With this in mind, I'm experimenting with a workflow that uses an agent skill to make reflection into a simple slash command /reflect and stores the wisdom as longer-than-usual structured commit messages. The messages use a body section to record the AI's thrills and spills along with commit trailers for simpler, deterministic bits of knowledge (in a similar manner to the Lore commit format).
The commits on a PR get squashed when the PR is merged, which by default concatenates the existing commit messages from the PR into one long message for the squash/merge commit. However, this point is an opportunity to reflect further on the content of the richer commit messages produced by /reflect. To handle this, there is also a /finalize skill that overrides the squash message concatenation by reflecting on and summarising the individual commit reflections.
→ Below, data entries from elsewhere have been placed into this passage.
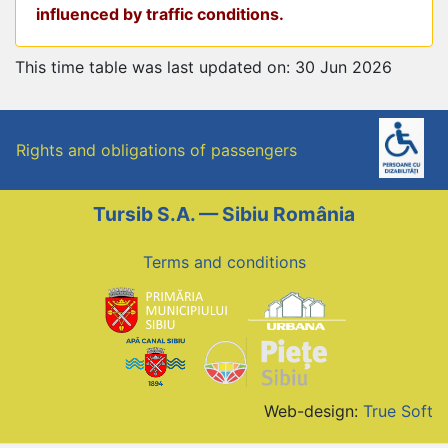
influenced by traffic conditions.
This time table was last updated on: 30 Jun 2026
Rights and obligations of passengers
Tursib S.A. — Sibiu România
Terms and conditions
Web-design:
True Soft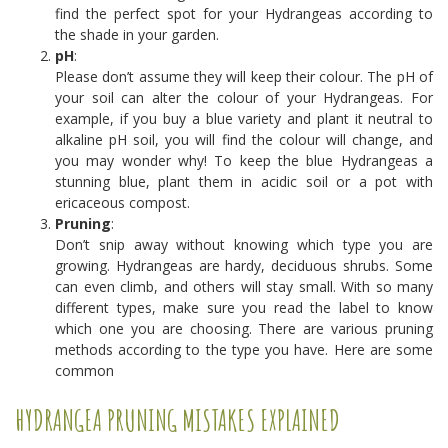
find the perfect spot for your Hydrangeas according to
the shade in your garden.
pH
:
Please don’t assume they will keep their colour. The pH of
your soil can alter the colour of your Hydrangeas. For
example, if you buy a blue variety and plant it neutral to
alkaline pH soil, you will find the colour will change, and
you may wonder why! To keep the blue Hydrangeas a
stunning blue, plant them in acidic soil or a pot with
ericaceous compost.
Pruning
:
Don’t snip away without knowing which type you are
growing. Hydrangeas are hardy, deciduous shrubs. Some
can even climb, and others will stay small. With so many
different types, make sure you read the label to know
which one you are choosing. There are various pruning
methods according to the type you have. Here are some
common
HYDRANGEA PRUNING MISTAKES EXPLAINED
The basic workflow then is:
- Do some stuff with AI that warrants a commit.
- Type
/reflectbefore doing the commit and ask the AI to handle the commit rather than running the git command directly yourself. Note that for many commits, the AI will choose not to add any reflections, simply because nothing interesting has been experienced. - Repeat these steps until your PR is finished and reviewed to satisfaction.
- Type
/finalizebefore merging and ask the AI to merge from the chat rather than doing the merge on the Github PR page.
For the time being, this is deliberately an opt-in workflow that you're free to ignore. However, if everyone loves it then we could eventually add a Github action to catch the /finalize part if you forget to do it yourself (less effective but still better than a simple message concatenation).